- Tarefas a realizar
**a)** Por favor, reproduza sem alterações a parte do trecho sobre os conselhos do Fundeb começando em "Em cada edição" e seguindo até "encontradas na gestão.".
**b)** Liste os quesitos que, segundo o trecho sobre os conselhos do Fundeb, mantiveram o mesmo patamar do Quadro 1 para o Quadro 2.

- Trecho do documento
---

O presente livro tem como situação fundante os dados sistematizados no Mapa consolidado do questionário de fiscalização em municípios a seguir:
Questionários consolidados da CGU sobre os CACS-Fundeb²
Quadro 1
Esse mapa é fruto da aplicação de questionários em ações de fiscalização da CGU nos municípios do nordeste brasileiro, relativos à gestão de 2007 a 2008, anos iniciais da implementação do Fundeb. As Constatações de irregularidades estão sistematizadas no Quadro 3, que apresenta um resumo das principais delas encontradas na gestão do Fundeb, oriundas dessas ações de controle levadas a cabo pela CGU no período.
Esses dados, constantes do Quadro 3, mostram que, ao longo do período estabelecido, a situação da gestão do Fundeb inspira estudos para analisar como ocorre a aplicação desses recursos em prol dos estudantes e profissionais da educação básica pública.
Para fins de atualização desses dados, utilizando-se dos sorteios nas suas edições número 37º a 39º, relativos a gestão de 2012/2013, tem-se o Quadro 2:
Quadro 2
Na consolidação da verificação efetuada pela CGU no Quadro 2, decorridos cinco anos da posição do Quadro 1, tratando dos exercícios de 2012 e 2013, pode-se observar que os quesitos relativos a composição do conselho, a sua forma de escolha, a presença de pessoas impedidas, a capacitação dos conselheiros, o fornecimento de infraestrutura e o acesso a documentos e informações financeiras, todos esses mantém o mesmo patamar, o que é uma situação preocupante, no sentido de não ter ocorrido avanços em situações basilares, como a capacitação dos conselheiros, acesso a documentação e infraestrutura.
Observou-se, no entanto, avanços nos índices de formalização dos registros das reuniões, um prognóstico positivo para a organização dos conselhos. Entretanto, o quesito de atuação dos conselhos no acompanhamento da gestão, fator fundamental para um conselho de qualidade e que interaja com a comunidade e com a gestão, foi registrado uma queda acentuada na atuação destes conselhos, pelos registros do sorteio da CGU. Apesar de não serem inferências estatísticas, os dados obtidos no sorteio, em uma visão global, inspiram que seja revista a dinâmica dos conselhos, como será proposto nas páginas do presente livro.
Em cada edição do Sorteio de Municípios³, a equipe de fiscalização da CGU dirige-se a um dos municípios selecionados. Durante o processo, além das atividades costumeiras de fiscalização, os conselheiros locais são entrevistados pela equipe e aplica-se um questionário. Além disso, com base nos relatórios oriundos dessas ações de controle, os resultados obtidos durante os sorteios, nas edições 25ª(2007), 26ª e 27ª (ambos em 2008)⁴, foram sistematizados no Quadro 3, com destaque para as principais inconsistências encontradas na gestão.

---

- Dados extraídos

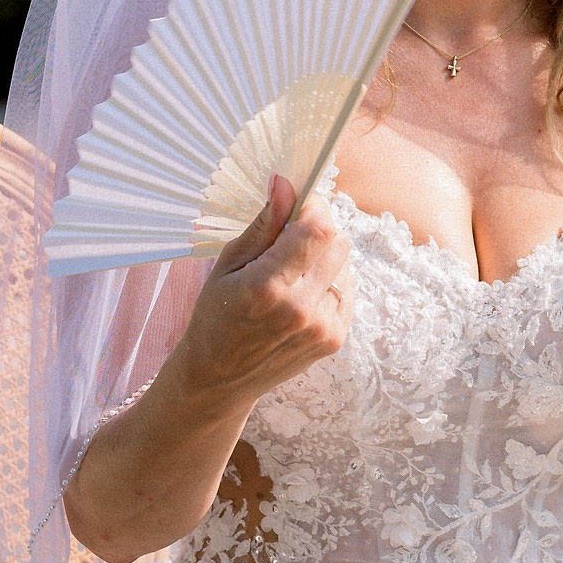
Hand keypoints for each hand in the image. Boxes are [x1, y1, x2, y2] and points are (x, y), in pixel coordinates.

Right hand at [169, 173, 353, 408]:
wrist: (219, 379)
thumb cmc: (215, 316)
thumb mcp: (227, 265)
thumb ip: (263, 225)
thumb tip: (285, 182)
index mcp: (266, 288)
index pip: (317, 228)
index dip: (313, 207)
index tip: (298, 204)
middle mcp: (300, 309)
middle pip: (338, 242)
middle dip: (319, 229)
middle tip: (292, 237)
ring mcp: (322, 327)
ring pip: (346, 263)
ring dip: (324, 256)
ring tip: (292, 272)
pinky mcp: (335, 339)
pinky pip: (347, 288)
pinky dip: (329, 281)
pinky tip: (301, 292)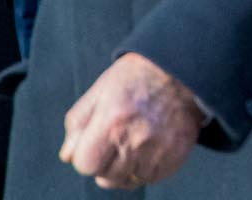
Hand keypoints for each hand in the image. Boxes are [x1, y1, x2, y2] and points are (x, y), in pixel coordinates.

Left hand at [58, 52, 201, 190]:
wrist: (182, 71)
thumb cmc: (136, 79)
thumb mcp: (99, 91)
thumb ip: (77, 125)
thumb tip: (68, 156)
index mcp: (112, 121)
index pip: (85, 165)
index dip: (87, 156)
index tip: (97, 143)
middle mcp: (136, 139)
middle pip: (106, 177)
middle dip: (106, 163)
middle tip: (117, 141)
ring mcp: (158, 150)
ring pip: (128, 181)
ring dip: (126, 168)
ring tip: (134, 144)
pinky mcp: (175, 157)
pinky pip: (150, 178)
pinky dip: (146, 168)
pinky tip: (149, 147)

---

- Lista de respostas
**a)**
Em cada edição do Sorteio de Municípios³, a equipe de fiscalização da CGU dirige-se a um dos municípios selecionados. Durante o processo, além das atividades costumeiras de fiscalização, os conselheiros locais são entrevistados pela equipe e aplica-se um questionário. Além disso, com base nos relatórios oriundos dessas ações de controle, os resultados obtidos durante os sorteios, nas edições 25ª(2007), 26ª e 27ª (ambos em 2008)⁴, foram sistematizados no Quadro 3, com destaque para as principais inconsistências encontradas na gestão.

**b)**
- composição do conselho
- forma de escolha
- presença de pessoas impedidas
- capacitação dos conselheiros
- fornecimento de infraestrutura
- acesso a documentos e informações financeiras